Task details — Scan the entries below. Report each line where the string "renderings" occurs.

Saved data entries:
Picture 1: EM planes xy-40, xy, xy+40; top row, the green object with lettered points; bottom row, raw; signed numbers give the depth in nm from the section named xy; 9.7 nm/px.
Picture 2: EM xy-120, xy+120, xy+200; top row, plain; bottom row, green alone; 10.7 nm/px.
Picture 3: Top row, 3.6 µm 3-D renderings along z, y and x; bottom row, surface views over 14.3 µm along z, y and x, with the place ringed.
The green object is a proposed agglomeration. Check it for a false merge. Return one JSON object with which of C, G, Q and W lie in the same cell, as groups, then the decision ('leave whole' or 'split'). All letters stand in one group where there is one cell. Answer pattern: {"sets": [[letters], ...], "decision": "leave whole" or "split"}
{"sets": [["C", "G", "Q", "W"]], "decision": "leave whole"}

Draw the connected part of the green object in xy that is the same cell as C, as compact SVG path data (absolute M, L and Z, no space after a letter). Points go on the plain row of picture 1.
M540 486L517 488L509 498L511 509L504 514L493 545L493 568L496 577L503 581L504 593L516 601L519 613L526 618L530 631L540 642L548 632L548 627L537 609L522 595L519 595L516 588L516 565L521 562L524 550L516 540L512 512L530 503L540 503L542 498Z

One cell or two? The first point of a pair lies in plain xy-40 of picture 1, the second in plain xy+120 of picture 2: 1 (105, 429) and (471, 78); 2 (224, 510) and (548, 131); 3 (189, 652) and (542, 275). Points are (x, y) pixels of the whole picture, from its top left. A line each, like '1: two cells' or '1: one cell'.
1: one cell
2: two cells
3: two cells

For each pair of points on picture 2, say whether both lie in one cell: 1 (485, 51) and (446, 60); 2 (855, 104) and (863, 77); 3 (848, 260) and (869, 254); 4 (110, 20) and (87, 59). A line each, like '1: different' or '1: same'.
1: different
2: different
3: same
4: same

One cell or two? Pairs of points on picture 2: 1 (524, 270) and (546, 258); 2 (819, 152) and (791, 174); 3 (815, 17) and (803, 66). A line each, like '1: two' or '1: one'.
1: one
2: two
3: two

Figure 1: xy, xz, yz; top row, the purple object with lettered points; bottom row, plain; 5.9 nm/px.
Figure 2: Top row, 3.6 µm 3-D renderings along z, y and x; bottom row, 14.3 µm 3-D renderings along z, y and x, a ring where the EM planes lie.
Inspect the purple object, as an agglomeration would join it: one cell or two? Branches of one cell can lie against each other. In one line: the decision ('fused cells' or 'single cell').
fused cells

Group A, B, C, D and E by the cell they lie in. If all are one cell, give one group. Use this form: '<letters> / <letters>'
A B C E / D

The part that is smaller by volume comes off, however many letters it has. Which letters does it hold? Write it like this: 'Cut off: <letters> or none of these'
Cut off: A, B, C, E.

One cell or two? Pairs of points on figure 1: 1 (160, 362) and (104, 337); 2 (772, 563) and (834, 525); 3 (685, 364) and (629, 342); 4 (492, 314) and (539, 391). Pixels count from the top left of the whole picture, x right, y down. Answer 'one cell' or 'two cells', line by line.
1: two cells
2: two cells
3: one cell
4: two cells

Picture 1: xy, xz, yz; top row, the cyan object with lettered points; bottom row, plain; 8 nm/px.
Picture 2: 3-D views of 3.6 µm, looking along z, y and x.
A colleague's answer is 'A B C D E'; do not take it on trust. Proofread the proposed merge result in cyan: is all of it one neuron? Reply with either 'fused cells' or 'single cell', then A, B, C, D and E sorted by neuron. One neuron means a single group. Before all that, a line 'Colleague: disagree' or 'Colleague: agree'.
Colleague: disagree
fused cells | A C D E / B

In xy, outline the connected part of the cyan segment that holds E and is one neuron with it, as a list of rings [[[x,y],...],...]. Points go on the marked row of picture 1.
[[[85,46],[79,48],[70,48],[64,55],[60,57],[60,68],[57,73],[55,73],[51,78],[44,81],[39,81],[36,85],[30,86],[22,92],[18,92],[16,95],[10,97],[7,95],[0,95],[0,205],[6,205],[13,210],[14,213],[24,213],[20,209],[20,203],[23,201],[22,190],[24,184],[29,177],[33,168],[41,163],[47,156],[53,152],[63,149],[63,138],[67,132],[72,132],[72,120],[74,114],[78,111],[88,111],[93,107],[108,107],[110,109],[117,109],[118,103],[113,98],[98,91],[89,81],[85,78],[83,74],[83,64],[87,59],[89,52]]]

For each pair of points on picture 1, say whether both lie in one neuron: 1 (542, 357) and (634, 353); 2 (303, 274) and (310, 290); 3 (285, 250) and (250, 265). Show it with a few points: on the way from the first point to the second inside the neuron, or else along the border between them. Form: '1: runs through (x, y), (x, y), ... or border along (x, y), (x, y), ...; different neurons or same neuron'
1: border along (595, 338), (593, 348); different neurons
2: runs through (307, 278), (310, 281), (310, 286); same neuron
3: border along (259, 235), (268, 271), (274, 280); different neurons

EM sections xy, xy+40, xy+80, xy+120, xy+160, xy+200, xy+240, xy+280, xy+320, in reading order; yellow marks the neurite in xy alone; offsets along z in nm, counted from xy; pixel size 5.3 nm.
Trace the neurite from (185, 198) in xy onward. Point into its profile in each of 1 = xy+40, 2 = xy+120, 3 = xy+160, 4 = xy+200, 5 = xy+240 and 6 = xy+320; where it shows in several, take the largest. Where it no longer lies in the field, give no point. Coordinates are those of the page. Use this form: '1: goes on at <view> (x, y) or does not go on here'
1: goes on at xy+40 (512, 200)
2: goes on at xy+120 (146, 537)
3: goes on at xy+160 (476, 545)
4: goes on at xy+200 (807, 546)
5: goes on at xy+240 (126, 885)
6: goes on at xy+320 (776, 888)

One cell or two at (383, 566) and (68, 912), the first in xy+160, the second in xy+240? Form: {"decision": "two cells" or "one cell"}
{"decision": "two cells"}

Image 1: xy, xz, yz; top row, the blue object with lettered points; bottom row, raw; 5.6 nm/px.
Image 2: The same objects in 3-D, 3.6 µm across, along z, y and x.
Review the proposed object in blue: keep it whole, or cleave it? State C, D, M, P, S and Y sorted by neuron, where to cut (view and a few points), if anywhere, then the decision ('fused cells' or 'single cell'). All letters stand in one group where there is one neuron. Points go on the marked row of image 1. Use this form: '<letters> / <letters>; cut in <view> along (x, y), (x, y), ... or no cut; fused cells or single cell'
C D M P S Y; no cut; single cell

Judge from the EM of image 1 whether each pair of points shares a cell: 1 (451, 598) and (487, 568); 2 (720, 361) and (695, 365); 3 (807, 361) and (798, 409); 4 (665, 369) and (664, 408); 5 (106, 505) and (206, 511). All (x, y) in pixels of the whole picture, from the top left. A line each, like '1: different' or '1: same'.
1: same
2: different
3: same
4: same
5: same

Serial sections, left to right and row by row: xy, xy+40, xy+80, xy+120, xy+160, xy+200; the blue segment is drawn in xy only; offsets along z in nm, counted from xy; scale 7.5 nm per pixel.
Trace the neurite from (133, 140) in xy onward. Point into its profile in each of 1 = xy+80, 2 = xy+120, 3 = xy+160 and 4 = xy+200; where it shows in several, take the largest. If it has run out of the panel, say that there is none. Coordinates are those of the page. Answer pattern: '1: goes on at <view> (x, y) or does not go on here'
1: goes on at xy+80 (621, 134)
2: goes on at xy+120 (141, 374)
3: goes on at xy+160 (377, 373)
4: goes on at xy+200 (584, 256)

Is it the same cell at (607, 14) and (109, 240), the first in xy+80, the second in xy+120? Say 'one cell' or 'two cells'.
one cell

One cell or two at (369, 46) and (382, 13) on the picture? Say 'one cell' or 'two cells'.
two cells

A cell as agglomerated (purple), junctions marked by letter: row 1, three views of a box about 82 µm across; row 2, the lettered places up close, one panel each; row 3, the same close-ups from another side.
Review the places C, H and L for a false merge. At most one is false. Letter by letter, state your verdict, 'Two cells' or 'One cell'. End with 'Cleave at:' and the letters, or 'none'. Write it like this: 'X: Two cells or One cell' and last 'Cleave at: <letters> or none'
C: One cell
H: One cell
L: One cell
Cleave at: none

Solution —
Picture 3: Top row, 3.6 µm 3-D renderings along z, y and x; bottom row, surface views over 14.3 µm along z, y and x, with the place ringed.
Figure 2: Top row, 3.6 µm 3-D renderings along z, y and x; bottom row, 14.3 µm 3-D renderings along z, y and x, a ring where the EM planes lie.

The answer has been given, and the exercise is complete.